> **DOCUMENT PASSAGE**:
= Beginning of Section =
Solution to what? I wasn’t aware there was a problem.
This is an organization set up to supply 1000s of laptops/tablets to developing nations, not individual pieces of equipment to well off people in developed nations. It’s completely different, the distribution and support infrastructure is completely different.
Sounds like a great idea, but really short on content, kind of like all of the kick-starter spam on /r/technology/new, but with the money that being connected brings. Surely MIT and Negroponte could do a better job of making this guy a bit more open. More to the point, why isn’t there videos of how to use SUGAR, SCRATCH, and WIKIPEDIA available for these machines in native language, or even english and native language. That being said, this is a fascinating study in human factors.
Oh I remember it well and how they used the laptops as basically house lighting from the screen. Doubt anything got clicked on most of them. We may as well just send them those “emergency radio” flashlight things with the solar and crank charge usb port. Or maybe someone will stick a bunch of them on fenceposts to keep the lions away as we saw in another HaD post earlier. lol. OLPC was a misguided noble cause to say the least.
The artical is short on details but I am amazed at the skepticism of the principle.
Of course people can learn without active, present, teachers. We are learning all the time, all over our lives – merely by trail and error, cause and effect.
= End of Section =
> **WHAT TO DO**:
1 - For the laptop comments, say whether each statement agrees with them, answering yes or no and quoting the deciding words: (a) The organization supplies equipment to well-off people in developed nations. (b) One comment recalls the laptops being used as house lighting from the screen. (c) One comment calls OLPC a misguided noble cause.
2 - In the laptop comments, which three things does one commenter want how-to videos of for these machines?
3 - Set down the laptop comments from "Oh I remember" up to and including "of the principle.".

Records from a collection
= Beginning of Section =
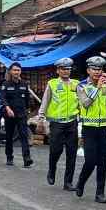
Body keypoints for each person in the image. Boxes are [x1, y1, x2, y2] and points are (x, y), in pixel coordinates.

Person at [76, 56, 106, 203]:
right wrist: (97, 88)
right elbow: (86, 104)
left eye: (99, 69)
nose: (97, 72)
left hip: (103, 128)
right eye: (94, 69)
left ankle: (100, 193)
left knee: (103, 162)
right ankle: (81, 183)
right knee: (90, 161)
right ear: (88, 70)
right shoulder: (82, 86)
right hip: (89, 129)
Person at [38, 58, 82, 190]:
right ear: (58, 70)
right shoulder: (52, 84)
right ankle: (52, 171)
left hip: (72, 123)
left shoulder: (76, 84)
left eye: (68, 69)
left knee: (72, 153)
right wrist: (41, 118)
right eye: (63, 69)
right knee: (55, 151)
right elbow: (45, 101)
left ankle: (68, 182)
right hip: (56, 124)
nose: (66, 71)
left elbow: (82, 102)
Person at [0, 62, 33, 169]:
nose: (16, 72)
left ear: (20, 71)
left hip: (21, 114)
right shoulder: (5, 84)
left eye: (18, 70)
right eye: (14, 70)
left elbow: (27, 99)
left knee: (24, 136)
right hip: (9, 115)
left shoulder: (24, 84)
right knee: (9, 136)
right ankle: (9, 157)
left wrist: (28, 110)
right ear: (10, 71)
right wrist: (8, 108)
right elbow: (3, 98)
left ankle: (27, 158)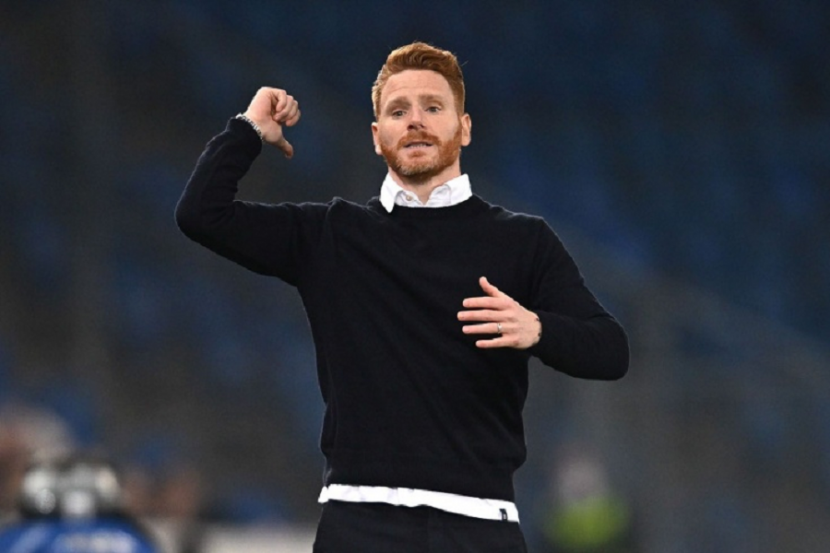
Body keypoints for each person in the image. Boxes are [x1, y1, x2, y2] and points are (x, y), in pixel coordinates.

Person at [176, 41, 629, 552]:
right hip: (359, 524)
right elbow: (201, 214)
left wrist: (539, 329)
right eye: (398, 111)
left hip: (479, 525)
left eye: (433, 107)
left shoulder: (523, 241)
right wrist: (249, 129)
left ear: (465, 127)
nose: (415, 120)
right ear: (377, 137)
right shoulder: (331, 235)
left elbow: (611, 350)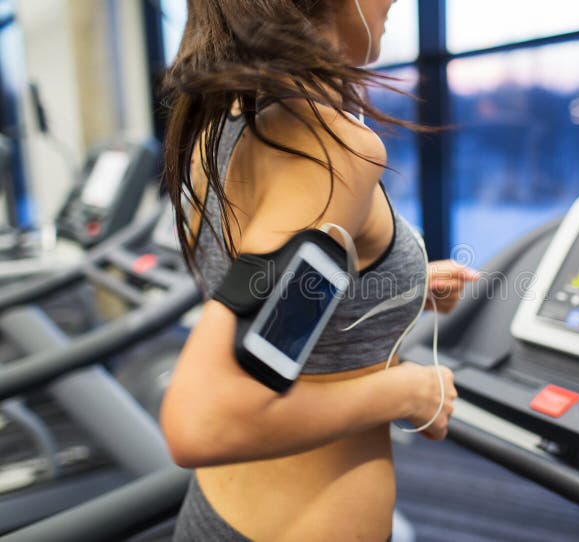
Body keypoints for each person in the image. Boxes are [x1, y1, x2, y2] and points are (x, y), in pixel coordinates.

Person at [159, 1, 479, 540]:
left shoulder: (228, 117)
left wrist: (391, 288)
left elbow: (256, 287)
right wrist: (409, 391)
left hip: (227, 511)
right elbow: (203, 422)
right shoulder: (327, 150)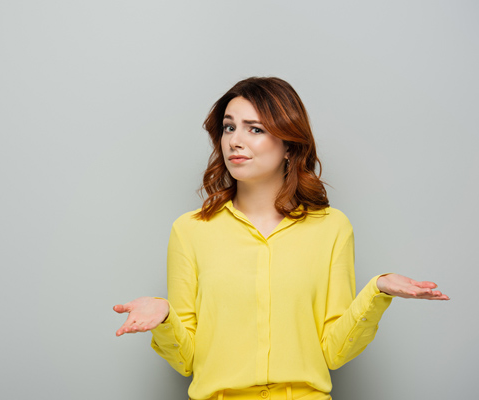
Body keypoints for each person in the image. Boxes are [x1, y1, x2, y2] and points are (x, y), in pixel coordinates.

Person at [113, 77, 449, 400]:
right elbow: (186, 360)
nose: (234, 141)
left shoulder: (332, 228)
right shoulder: (190, 231)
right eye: (229, 127)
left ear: (289, 145)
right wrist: (164, 316)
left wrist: (377, 290)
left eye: (254, 129)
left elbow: (334, 352)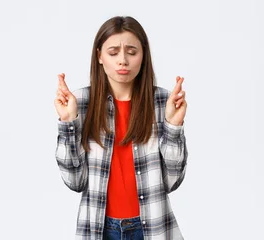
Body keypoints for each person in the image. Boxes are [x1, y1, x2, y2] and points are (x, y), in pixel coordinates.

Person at [54, 16, 188, 240]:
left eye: (132, 52)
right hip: (99, 229)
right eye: (113, 52)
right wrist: (68, 123)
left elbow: (172, 182)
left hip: (152, 229)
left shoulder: (163, 102)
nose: (123, 60)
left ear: (143, 56)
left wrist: (173, 126)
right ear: (99, 56)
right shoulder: (80, 103)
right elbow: (74, 182)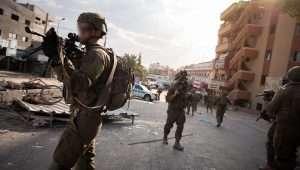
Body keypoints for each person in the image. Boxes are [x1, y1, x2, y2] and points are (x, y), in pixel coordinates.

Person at [45, 12, 111, 170]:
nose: (79, 32)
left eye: (82, 28)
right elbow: (78, 74)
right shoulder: (92, 53)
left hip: (84, 120)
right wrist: (70, 55)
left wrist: (56, 59)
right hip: (86, 117)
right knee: (85, 164)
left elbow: (78, 83)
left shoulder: (97, 55)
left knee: (59, 164)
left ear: (95, 31)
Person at [265, 66, 300, 170]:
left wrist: (268, 100)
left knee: (283, 157)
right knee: (291, 152)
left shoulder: (284, 89)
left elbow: (271, 110)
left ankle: (271, 166)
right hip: (297, 129)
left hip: (284, 128)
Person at [163, 70, 189, 151]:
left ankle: (177, 143)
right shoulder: (173, 86)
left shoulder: (186, 89)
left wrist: (189, 96)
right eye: (182, 79)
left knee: (180, 126)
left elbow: (187, 100)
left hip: (181, 110)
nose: (184, 81)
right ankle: (165, 137)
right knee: (169, 125)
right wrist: (175, 94)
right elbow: (167, 99)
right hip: (172, 110)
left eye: (185, 79)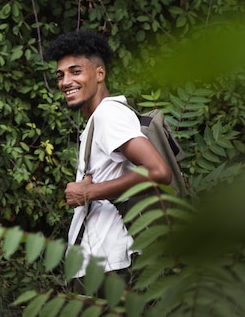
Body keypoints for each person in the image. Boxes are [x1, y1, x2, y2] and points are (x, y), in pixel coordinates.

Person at [44, 30, 172, 294]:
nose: (65, 81)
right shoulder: (99, 119)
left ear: (99, 74)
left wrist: (88, 192)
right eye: (61, 75)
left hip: (109, 266)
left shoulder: (108, 116)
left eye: (75, 71)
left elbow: (159, 171)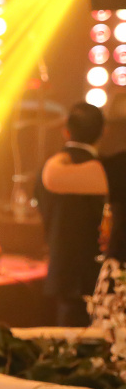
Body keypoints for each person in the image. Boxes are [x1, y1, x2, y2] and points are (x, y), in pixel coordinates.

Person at [43, 93, 126, 323]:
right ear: (104, 131)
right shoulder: (105, 165)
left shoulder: (114, 167)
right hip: (90, 273)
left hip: (75, 272)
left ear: (66, 130)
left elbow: (52, 178)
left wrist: (62, 154)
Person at [34, 102, 106, 326]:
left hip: (62, 270)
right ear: (103, 131)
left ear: (66, 130)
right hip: (99, 274)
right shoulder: (105, 170)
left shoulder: (47, 170)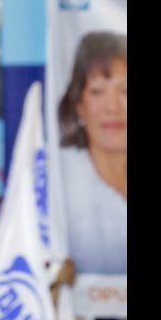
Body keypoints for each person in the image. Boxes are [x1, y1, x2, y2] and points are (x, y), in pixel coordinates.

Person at [58, 32, 127, 276]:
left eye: (125, 92)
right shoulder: (58, 175)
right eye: (98, 91)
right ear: (79, 104)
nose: (113, 107)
= End of Section =
> **SOLUTIONS PER TASK**:
1 -
(a) No: "not individual pieces of equipment to well off people in developed nations"
(b) Yes: "they used the laptops as basically house lighting from the screen"
(c) Yes: "OLPC was a misguided noble cause to say the least"

2 - SUGAR, SCRATCH, and WIKIPEDIA.

3 -
Oh I remember it well and how they used the laptops as basically house lighting from the screen. Doubt anything got clicked on most of them. We may as well just send them those “emergency radio” flashlight things with the solar and crank charge usb port. Or maybe someone will stick a bunch of them on fenceposts to keep the lions away as we saw in another HaD post earlier. lol. OLPC was a misguided noble cause to say the least.
The artical is short on details but I am amazed at the skepticism of the principle.